A page from the "Causes of Color" exhibit...
Sodium vapor and mercury vapor lamps emit yellow and bright blue light, respectively. They are very efficient, and provide high-intensity light suitable for illuminating large, open areas. Mercury lamps also produce ultraviolet light; in fluorescent tube lamps, this is converted by fluorescence of a phosphor coating into lower-energy yellow, orange, and red light. This produces a more natural color balance for indoor lighting. Like compact fluorescent lamps, they are more energy-efficient than incandescent light bulbs.
A vapor lamp consists of a double tube. The vapor is contained in the internal tube, while the outer tube is kept empty of air, and absorbs dangerous high-energy ultraviolet radiation.
Energy-level scheme of an atom of sodium, showing some of the allowed transitions in returning back to the ground state after ionization. In a sodium vapor lamp, a high voltage produces ionization from the initial "ground state." As the electron escapes the atom, a sodium ion results. The electron returns to its ground state along specific allowed transitions, only a few of which are shown, emitting energy as radiation. Quantum theory defines the "selection rules" that determine this route. The lowest two arrows correspond to the emission of the bright-yellow sodium "doublet" lines at 589.7 (2.103 eV) and 589.0 nm (2.105 eV).
Testing the inner tube of a mercury lamp at the Westinghouse Lamp Division, Bloomfield, N.J., in 1937.
The table below compares the mechanism and energy efficiency of various lamps, as well as the colors produced by several of these lamps.
|Bulb||type||Purpose||How it works||Efficiency (Lumens per Watt)|
|Regular incandescent bulb||filament bulb||Common household lightbulb||Contains about 20 in (50 cm) of coiled tungsten filament surrounded by inert gasses, such as argon, at low pressure.||4-20|
|Metal halide lamp||vapor lamp||common in large retail stores (like bookstores) where the colors must be accurate||Light is produced by an electric discharge through combined vapors of mercury and other metals.
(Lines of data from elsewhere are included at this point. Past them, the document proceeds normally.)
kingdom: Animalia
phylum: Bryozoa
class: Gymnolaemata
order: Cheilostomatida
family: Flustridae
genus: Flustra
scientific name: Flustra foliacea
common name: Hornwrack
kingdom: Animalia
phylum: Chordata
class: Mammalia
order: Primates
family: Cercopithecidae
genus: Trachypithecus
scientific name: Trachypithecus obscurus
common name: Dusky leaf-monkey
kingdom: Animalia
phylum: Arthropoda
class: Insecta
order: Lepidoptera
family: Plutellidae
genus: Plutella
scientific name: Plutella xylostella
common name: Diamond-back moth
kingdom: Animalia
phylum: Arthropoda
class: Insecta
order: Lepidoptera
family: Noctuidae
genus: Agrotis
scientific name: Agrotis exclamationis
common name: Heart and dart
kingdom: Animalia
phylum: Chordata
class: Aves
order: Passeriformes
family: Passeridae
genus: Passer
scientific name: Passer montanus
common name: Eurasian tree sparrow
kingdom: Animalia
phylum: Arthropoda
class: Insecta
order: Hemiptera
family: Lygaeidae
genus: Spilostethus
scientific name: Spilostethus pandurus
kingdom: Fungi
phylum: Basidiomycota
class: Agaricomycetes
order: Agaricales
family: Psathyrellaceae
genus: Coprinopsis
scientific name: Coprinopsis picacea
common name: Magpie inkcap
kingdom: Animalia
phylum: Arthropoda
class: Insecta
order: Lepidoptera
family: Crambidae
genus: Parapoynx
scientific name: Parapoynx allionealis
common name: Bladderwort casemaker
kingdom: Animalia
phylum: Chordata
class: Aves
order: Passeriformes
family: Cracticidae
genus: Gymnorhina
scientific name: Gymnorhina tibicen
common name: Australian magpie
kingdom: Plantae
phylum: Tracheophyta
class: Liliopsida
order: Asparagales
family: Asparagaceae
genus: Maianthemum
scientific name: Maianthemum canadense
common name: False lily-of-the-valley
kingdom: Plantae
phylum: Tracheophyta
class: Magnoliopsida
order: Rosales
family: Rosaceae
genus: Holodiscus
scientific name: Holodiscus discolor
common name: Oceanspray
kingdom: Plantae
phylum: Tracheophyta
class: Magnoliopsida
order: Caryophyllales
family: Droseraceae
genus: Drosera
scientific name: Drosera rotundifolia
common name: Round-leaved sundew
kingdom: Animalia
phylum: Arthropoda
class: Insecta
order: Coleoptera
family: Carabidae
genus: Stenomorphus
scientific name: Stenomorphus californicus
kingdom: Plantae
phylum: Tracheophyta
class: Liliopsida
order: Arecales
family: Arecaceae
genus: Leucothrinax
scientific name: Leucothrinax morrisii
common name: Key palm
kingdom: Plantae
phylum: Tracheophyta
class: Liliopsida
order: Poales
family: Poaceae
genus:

These metals are introduced into the arc tube as compounds of iodine. The compounds have the effect of increasing the light output in the blue, green and yellow-colored bands of the visual spectrum, resulting in a color appearance that is nearly pure white.||80-125|
|Mercury vapor lamp||vapor lamp||First high intensity discharge lamps, but now mostly obsolete.||Electric discharge through a vapor of mercury||32-63|
|Low-pressure sodium lamp||vapor lamp||sometimes used for street lighting||It contains a small amount of sodium, which takes a few minutes to vaporize when the lamp is switched on||up to 200|
|High-pressure sodium lamp||vapor lamp||Street lightning in cities, sport arenas||Contains sodium and alumunium, which combine to make pinkish-blue light. These lamps are efficient at converting electricity to light||40-140|
- Initial Efficiency (Lumens per Watt). Lumens-per-watt (or lamp efficacy) ratings reflect only the watts consumed by the lamp itself and not ballast loss. Ballast is required in vapor lamps to limit the current that can flow, to stop the lamp from burning itself out.
Gas lasers, such as the helium-neon laser, use gas excitations with optical feedback from mirrors at each end of the tube. Lasers produce coherent light, in which all the light waves have almost the same frequency - they travel in the same direction and amplify each other.